© JUNGE FREIHEIT Verlag GmbH & Co.  www.jungefreiheit.de  03/15 / 09. Januar 2015

Aufgeschnappt
Pornojagd auf Adam
Matthias Bäkermann

Fünfhundert Jahre konnte das berühmte Bild der Zensur trotzen. Erst Facebook hat jetzt Michelangelos Machwerk „Die Erschaffung des Adam“ als Pornographie überführt und seine Abbildung zensiert, wie die evangelische Nachrichtenagentur idea vergangenen Dienstag meldete. „Deine Werbeanzeige wurde abgelehnt“, denn diese dürfe „keine übermäßig sexualisierten Bilder einsetzen, den Eindruck von Nacktheit erwecken, viel Haut bzw. Dekolleté zeigen oder sich unnötigerweise auf bestimmte Körperteile konzentrieren“, teilte das soziale Netzwerk aus Kalifornien dem Wiener Religionsphilosophen Eckehard Bamberger mit. Bamberger wollte Werbung für sein Buch „Psalm 1 – Die Wege Gottes und des Menschen“ schalten und hatte das Buchcover mit dem leicht veränderten weltbekannten Deckenfresko aus der Sixtinischen Kapelle bebildert.

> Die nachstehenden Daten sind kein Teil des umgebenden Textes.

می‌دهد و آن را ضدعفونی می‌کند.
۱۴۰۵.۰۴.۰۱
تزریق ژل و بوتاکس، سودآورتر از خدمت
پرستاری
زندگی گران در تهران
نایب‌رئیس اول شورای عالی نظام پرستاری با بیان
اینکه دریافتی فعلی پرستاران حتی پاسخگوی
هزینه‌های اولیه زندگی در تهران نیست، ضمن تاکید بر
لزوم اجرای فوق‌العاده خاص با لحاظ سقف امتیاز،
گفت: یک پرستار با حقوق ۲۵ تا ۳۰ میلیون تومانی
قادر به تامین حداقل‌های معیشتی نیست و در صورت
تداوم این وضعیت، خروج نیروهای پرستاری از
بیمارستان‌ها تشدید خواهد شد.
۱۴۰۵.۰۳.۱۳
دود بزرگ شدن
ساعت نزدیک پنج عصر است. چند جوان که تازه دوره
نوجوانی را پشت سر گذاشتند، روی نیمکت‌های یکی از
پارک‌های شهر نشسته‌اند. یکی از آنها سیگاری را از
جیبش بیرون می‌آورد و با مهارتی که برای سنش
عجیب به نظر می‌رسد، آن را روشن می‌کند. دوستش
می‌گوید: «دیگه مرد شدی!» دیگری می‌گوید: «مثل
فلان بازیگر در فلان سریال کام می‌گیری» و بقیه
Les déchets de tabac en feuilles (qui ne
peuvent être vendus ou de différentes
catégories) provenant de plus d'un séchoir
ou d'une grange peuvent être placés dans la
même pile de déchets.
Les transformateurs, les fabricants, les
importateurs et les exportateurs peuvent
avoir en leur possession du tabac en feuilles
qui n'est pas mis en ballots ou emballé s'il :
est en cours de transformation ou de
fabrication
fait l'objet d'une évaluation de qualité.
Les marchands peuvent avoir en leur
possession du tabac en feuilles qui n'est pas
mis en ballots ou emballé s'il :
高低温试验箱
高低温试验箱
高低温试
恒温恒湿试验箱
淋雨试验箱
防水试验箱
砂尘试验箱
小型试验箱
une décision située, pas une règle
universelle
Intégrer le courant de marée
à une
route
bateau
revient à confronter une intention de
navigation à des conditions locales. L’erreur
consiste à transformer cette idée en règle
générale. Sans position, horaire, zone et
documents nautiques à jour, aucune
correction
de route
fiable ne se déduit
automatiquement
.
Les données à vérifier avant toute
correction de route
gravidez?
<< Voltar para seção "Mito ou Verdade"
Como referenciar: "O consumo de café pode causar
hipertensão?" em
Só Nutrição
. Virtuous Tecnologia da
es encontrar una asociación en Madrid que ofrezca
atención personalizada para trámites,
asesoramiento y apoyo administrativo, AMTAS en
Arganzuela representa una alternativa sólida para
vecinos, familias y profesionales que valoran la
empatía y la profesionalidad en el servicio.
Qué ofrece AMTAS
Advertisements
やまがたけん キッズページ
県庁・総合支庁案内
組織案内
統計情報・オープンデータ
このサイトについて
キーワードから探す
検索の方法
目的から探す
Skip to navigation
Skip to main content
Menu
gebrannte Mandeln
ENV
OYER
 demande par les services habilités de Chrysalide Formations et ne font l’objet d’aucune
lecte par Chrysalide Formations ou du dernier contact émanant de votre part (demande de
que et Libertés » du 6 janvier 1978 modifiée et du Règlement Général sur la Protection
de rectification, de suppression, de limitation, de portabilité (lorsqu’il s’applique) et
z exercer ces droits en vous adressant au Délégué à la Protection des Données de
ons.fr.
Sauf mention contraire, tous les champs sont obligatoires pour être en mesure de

Unzweifelhaft erweckt Adam dort einen „Eindruck von Nacktheit“ und präsentiert „viel Haut“. Daß Michelangelo dem Betrachter den freien Blick auf Penis und Skrotum zumutet, mußte endgültig die Moralkontrolle aktivieren. Auch die sich aufdrängende Erklärung, daß nur ein Computerscanprogramm hinter dieser „absurden Zensur“ stehe, findet Bamberger nicht minder „besorgniserregend“.